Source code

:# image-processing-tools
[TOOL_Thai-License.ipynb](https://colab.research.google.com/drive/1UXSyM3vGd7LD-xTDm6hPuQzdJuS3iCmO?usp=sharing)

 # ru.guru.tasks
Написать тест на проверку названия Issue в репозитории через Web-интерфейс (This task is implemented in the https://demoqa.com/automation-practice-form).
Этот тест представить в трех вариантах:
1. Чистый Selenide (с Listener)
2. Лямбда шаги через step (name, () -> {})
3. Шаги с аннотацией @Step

- **Exercise objective**
Find each line in the items above that contains the string "https", with case counting, and copy those lines out.

- **Result**
[TOOL_Thai-License.ipynb](https://colab.research.google.com/drive/1UXSyM3vGd7LD-xTDm6hPuQzdJuS3iCmO?usp=sharing)
Написать тест на проверку названия Issue в репозитории через Web-интерфейс (This task is implemented in the https://demoqa.com/automation-practice-form).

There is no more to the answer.